Every single day, for the last 20 years, I think of my father, more posthumously than when he was around, sadly. But the love of a parent is one most often taken for granted.
That being said, we three Grills girls always knew we had something special. He set the bar high for how you are supposed to live your life – simply and with great respect for everyone and everything. He expected nothing less from his children, and taught by example the value of kindness and honesty.
I have written of my good fortune in attending recent funerals. Although it didn’t feel like at the time, I had the honour of standing in the receiving line as hundreds of people paid their respects.I had the good fortune to listen to stories of the man known as Gerry: stories of his generosity in spirit and treasures; apples delivered to nurses at the hospital, and the tellers at the bank. In many cases stories we had never heard, recounted by people we had never met.
My dad was extremely fond of visiting a good diner or coffee shop on one of his drives. One time, my dad accompanied me to a funeral when I didn’t want to go alone. On the way back, travelling along a road in The County he said the familiar words “want to stop for a coffee”.
As we entered this small, innocuous diner, we were greeted with “Hey Gerry, who’s with you today?” He proudly introduced me, then queried the waitress about her health, her son in college and other small talk.

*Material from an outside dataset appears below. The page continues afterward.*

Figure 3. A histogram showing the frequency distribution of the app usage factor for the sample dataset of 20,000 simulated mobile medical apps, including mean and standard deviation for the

I couldn’t help but wonder - How does he know these people? In his words, “I ask, and then I listen”. I realized the appeal wasn’t the restaurant or the pie, it was the people (except Annie’s in Stirling was definitely the raspberry cream pie).
Twenty years can spawn an entire generation with new values and thought processes. In that time, our children have children, and so the circle of life and love continues.
Daily, I remember the gentle man I knew as Daddy. Daily, I try and reach that bar, some days more successfully than others. The memories of my Dad always make me smile, and stories of his life continue to be told.